I am sitting in my dingy little office, where a stingy
Ray of sunlight struggles feebly down between the houses tall,
And the foetid air and gritty of the dusty, dirty city,
Through the open window floating, spreads it foulness over all.
And in place of lowing cattle, I can hear the fiendish rattle
Of the tramways and the buses making hurry down the street;
And the language uninviting of the gutter children fighting
Comes fitfully and faintly through the ceaseless tramp of feet.
And the hurrying people daunt me,and their pallid faces haunt me
As they shoulder one another in their rush and nervous haste,
With their eager eyes and greedy, and their stunted forms and weedy,
For townsfolk have no time to grow, they have no time to waste.
And I somehow rather fancy that I'd like to change with Clancy,
Like to take a turn at droving where the seasons come and go,
While he faced the round eternal of the cash-book and the journal
But I doubt he's suit the office, Clancy, of The Overflow.
-A. B. Paterson
Not a poem but ANZAC relevant:
In World War I, Paterson tried unsuccessfully to become a correspondent covering the fighting in Flanders, but did become an ambulance driver with the Australian Voluntary Hospital, Wimereux, France. He returned to Australia early in 1915 and, as an honorary vet, travelled on three voyages with horses to Africa, China and Egypt. He was commissioned in the 2nd Remount Unit, Australian Imperial Force on 18 October 1915. (Wikipedia)
A Classic...
WALTZING MATILDA
Once a jolly swagman camped by a billabong,
Under the shade of a coolibah tree,
And he sang as he watched and waited 'til his billy boiled
"Who'll come a-Waltzing Matilda, with me?"
Waltzing Matilda, Waltzing Matilda
"You'll come a-Waltzing Matilda, with me"
And he sang as he watched and waited 'til his billy boiled,
"You'll come a-Waltzing Matilda, with me".
Down came a jumbuck to drink at the billabong,
Up got the swagman and grabbed him with glee,
And he sang as he stowed that jumbuck in his tucker bag,
"You'll come a-Waltzing Matilda, with me".
Waltzing Matilda, Waltzing Matilda
"You'll come a-Waltzing Matilda, with me"
And he sang as he stowed that jumbuck in his tucker bag,
"You'll come a-Waltzing Matilda, with me".
Down came the squatter, mounted on his thoroughbred,
Up came the troopers, one, two, three,
"Who's that jolly jumbuck you've got in your tucker bag?"
"You'll come a-Waltzing Matilda, with me".

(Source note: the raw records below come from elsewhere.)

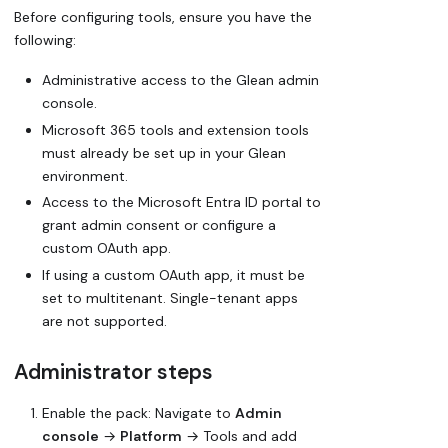
Before configuring tools, ensure you have the
following:
Administrative access to the Glean admin
console.
Microsoft 365 tools and extension tools
must already be set up in your Glean
environment.
Access to the Microsoft Entra ID portal to
grant admin consent or configure a
custom OAuth app.
If using a custom OAuth app, it must be
set to
multitenant
. Single-tenant apps
are not supported.
Administrator steps
Enable the pack: Navigate to
Admin
console
→
Platform
→ Tools and add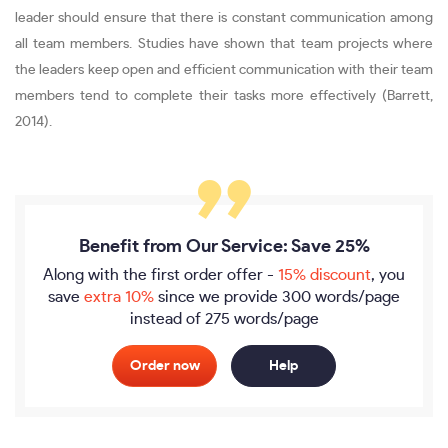
leader should ensure that there is constant communication among
all team members. Studies have shown that team projects where
the leaders keep open and efficient communication with their team
members tend to complete their tasks more effectively (Barrett,
2014).
Benefit from Our Service: Save 25%
Along with the first order offer -
15% discount
, you
save
extra 10%
since we provide
300 words/page
instead of 275 words/page
Order now
Help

Waltzing Matilda, Waltzing Matilda
"You'll come a-Waltzing Matilda, with me"
"Who's that jolly jumbuck you've got in your tucker bag?",
"You'll come a-Waltzing Matilda, with me".
Up got the swagman and jumped into the billabong,
"You'll never catch me alive," said he,
And his ghost may be heard as you pass by that billabong,
"Who'll come a-Waltzing Matilda, with me?"
Waltzing Matilda, Waltzing Matilda
Who'll come a-Waltzing Matilda, with me
And his ghost may be heard as you pass by that billabong,
"Who'll come a-Waltzing Matilda, with me?"
-A. B. Paterson
There are no "official" lyrics to "Waltzing Matilda", and slight variations can be found in different sources.[5] This version incorporates the famous "You'll never catch me alive said he" variation introduced by the Billy Tea company. Paterson's original lyrics referred directly to 'drowning', which the tea company felt was too negative.
Quiz: What was the jolly swagmans first name?
Wonder if Billy was keen on Andy
The Long Weekend
Summertime toasted
Marshmellows roasted
many grapes eaten off the vine.
Sun kissed skin
the taste of gin
a DUI and $225 speeding fine.
Keep the poems comin' in people. If you're wondering why I need one, it's for a stupid school thing.